**Text segment:**
((

Probably the most important question in all marketing – posited by Tony Stead in 1986 – is ‘And why would the customers do what we would like them to do?’ Why would they give us the luxury of their attention, additional time to research and compare us, to give us their data, to buy – and then to buy again?
Think of this situation: you are asking a prospect to register for your email newsletter in order to stay in touch with them and to able to warm them up enough so it leads to the first (and repeat) sale. Why would they do that? What are you offering in exchange: is your email newsletter really so good that it will be enough? Are you sure?
The concept that strategically deals with answering this question is called the ‘Value Exchange’ (VE). By applying it, we don’t leave anything to chance and we optimise the value we get from every touchpoint across the customer journey in which we meet the prospects of the customer. In some instances, such as generating leads and subscriptions for our marketing programmes – as well as more of the ‘opt in’ consent clauses for further marketing communication – it is essential!
VE is the concept behind great ‘lead magnets’ (lead generation content such as reports, assessment tools, free webinars etc.), data capture, CRM and Content Marketing. It is an essential part of a marketing strategy.
What could be a good VE? Marketing practice has percolated about a half a dozen of approaches that are proven to work in practice, as broader principles that could be expressed in many different ways – as it suits the business and creative sensibilities and needs of both customers and company.
1. YOU ARE GIVING ME SOMETHING PERSONALLY RELEVANT
It should reflect the circumstances of the customer segment. Examples are: a guide through a complex topic; research report with relevant statistics; help with the first 100 days on a new job; scientific advice for new mums on the first year in baby’s life, week by week; a community of other people interested in the same topic. In other words, anything that reflects personal interests and preferences of the customer.
2. YOU ARE GIVING ME SOMETHING USEFUL
Connected with the above, but even more focused on usefulness, especially guides, tools, checklists, dictionaries, link libraries, simulations, quizzes-assessment tools, calculators and various other useful formats.
3. YOU ARE GIVING ME SOMETHING DISCOUNTED OR FREE
Anything that is in our regular portfolio, but with a better monetary value. Financial saving is a key here.
4. YOU ARE GIVING ME SOMETHING EXCLUSIVE, THAT MONEY CAN’T BUY
Exclusivity, prestige and status are a powerful VE. That could be access to a VIP club, exclusive panel of ‘super-users’ or having a chance to win something that can’t be bought. Planet Hollywood chain of restaurants had a great CRM and loyalty idea of regular prize draws – only for the members of their email club – where members could win original props from various blockbuster films.

))

**Information given:**

((

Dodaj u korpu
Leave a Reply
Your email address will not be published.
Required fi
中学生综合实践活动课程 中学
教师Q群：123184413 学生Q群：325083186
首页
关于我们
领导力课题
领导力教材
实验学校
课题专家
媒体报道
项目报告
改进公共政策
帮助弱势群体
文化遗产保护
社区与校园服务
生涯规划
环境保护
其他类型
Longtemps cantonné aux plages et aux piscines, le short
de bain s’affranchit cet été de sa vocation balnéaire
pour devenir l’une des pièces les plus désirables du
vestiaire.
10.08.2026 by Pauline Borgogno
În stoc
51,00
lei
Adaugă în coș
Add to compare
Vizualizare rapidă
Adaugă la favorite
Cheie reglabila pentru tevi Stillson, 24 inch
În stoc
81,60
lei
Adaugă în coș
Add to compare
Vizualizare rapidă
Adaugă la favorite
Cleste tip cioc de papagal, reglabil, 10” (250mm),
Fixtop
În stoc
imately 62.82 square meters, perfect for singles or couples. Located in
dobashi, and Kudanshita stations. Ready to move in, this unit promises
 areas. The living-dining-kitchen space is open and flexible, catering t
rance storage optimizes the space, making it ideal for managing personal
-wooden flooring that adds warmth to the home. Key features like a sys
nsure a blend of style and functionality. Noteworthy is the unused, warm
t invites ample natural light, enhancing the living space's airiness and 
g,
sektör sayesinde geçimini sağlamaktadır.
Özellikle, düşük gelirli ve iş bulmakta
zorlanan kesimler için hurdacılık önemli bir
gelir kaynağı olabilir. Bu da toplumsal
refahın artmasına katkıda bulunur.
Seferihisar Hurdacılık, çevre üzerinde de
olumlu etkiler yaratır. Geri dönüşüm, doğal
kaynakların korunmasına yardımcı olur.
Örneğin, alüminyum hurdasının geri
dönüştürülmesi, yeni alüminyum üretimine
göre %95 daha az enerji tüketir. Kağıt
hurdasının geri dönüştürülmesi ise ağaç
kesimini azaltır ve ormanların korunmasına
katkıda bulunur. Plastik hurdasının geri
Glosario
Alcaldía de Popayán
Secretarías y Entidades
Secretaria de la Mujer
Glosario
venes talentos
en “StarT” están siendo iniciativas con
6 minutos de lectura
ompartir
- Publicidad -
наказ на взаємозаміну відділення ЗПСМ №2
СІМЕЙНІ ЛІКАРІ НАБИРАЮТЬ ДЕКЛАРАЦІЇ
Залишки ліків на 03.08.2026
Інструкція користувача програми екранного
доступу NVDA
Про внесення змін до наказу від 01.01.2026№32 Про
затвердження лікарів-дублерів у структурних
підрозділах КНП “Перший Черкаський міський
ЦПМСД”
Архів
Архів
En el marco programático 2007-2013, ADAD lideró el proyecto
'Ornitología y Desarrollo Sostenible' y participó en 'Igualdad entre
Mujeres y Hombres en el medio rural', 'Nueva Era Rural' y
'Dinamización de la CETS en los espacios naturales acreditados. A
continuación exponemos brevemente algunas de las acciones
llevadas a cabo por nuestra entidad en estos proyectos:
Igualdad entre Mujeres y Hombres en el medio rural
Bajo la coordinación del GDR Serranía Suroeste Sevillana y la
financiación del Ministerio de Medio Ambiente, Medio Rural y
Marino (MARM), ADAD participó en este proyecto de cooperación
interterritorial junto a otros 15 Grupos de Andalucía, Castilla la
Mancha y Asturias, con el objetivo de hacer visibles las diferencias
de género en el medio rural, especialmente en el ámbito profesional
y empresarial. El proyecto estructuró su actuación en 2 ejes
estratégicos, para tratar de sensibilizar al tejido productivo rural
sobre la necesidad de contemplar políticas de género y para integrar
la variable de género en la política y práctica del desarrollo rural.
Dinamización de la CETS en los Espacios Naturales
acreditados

))

**What needs to be done:** Continue the passage on value exchange in marketing, starting right after its last sentence.

**Exercise output:**
5. YOU ARE GIVING ME SOMETHING THAT I CAN SHARE WITH OTHERS
This is the ‘social currency’ approach: we give people something that is enjoyed in a group (either as a group discount) or something that could generate social prestige (especially in social media) by being shared as a piece of cool contact. It may help customer feel more ‘in the know’, having ‘inside knowledge’ or exclusive access to otherwise not easily obtainable content. It could also be just entertaining or funny.
6. YOU ARE GIVING ME SOMETHING THAT WOULD HELP ME UNLOCK ADDITIONAL FEATURES OF THE PRODUCT/SERVICE I JUST BOUGHT, OR THAT I CAN USE IT BETTER
This could be unlocking new levels or features of a digital product in exchange for some additional data, or maybe an onboarding or training programme, or a guide how to set it up or get up to speed with advanced features. Usually, additional warranties fall into this category too.
7. YOU ARE GIVING ME SOMETHING INTERESTING OR ENTERTAINING
Probably the most usual type of attempted VE. I deliberately used the word ‘attempted’ as being interesting or entertaining is one of the most difficult things in the world! That is why other types of VE usually work better, especially in B2B, but when entertaining is done brilliantly it almost becomes the force of nature and generates a ‘viral’ effect, too. Pepsi Max UK’s ‘Unbeliveable’ YouTube channel is an example of that, warranting subscription.
‘Value Exchange’ is a concept that is largely done intuitively, as marketers are consumers themselves and understand that something always has to be exchanged for something whenever we ask consumers to behave in ways that benefit the company. The VE concept allows us to plan that in a strategic and more effective way.